Nos métiers sont interrogés par l’irruption des IA, ses emplois par les élèves bien sûr, mais désormais, et sous les injonctions à l’utiliser qui ne cessent d’être diffusées par notre employeur -trop souvent dans un cadre qui ne respecte même pas le cadre d’usage de l’IA qu’il a lui même mis en place.
Le SNES-FSU a déjà alerté sur des « expérimentations » en cours, de toutes nature : pour la création de supports (voire de cours), pour la correction, pour la production d’écrits ou d’images, etc.

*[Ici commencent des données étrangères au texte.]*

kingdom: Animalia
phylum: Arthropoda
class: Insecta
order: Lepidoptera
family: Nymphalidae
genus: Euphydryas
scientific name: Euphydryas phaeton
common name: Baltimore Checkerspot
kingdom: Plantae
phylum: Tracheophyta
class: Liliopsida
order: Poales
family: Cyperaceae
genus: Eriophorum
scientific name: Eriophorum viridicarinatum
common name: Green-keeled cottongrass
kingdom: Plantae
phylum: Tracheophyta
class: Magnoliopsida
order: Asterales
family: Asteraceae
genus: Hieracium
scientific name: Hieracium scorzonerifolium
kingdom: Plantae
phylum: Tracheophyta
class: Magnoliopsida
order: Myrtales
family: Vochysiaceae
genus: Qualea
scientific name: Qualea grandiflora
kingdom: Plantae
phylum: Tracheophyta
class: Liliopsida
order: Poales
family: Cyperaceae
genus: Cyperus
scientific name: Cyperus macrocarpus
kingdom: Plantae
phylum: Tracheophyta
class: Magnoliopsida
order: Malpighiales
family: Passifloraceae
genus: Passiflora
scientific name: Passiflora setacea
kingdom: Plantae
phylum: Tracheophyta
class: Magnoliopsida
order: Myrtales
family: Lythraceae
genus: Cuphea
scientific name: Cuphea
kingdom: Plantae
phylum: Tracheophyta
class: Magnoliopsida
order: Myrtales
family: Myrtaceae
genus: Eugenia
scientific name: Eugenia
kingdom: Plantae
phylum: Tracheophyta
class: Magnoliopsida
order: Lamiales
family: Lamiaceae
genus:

Il poursuit et amplifie ses interventions auprès de la Région académique Occitanie, qui initie et relaie des initiatives en ce sens.
Face à cela, de plus en plus de voix s’élèvent pour dénoncer les ravages des IA sur les ressources naturelles, sur les droits (d’auteurs, ou sur la protection des données par exemple), interroger ses effets sur les apprentissages des élèves ou même sur les transformations qu’elle peut opérer dans la construction des cerveaux de publics encore très jeunes, sur la construction de la socialisation des élèves, etc.
Une position syndicale oringinale, qui se diffuse
Le SNES-FSU s’est depuis plusieurs années emparé des questions relatives au numérique en Éducation, avec ou sans IA. Concernent les IA, et face aux incertitudes et dangers de plus en plus avérés pour les élèves, mais aussi pour la transformation de nos métiers et leur possible déqualification, il plaide depuis 3 ans pour un moratoire dans le déploiement des usages de l’IA en Éducation.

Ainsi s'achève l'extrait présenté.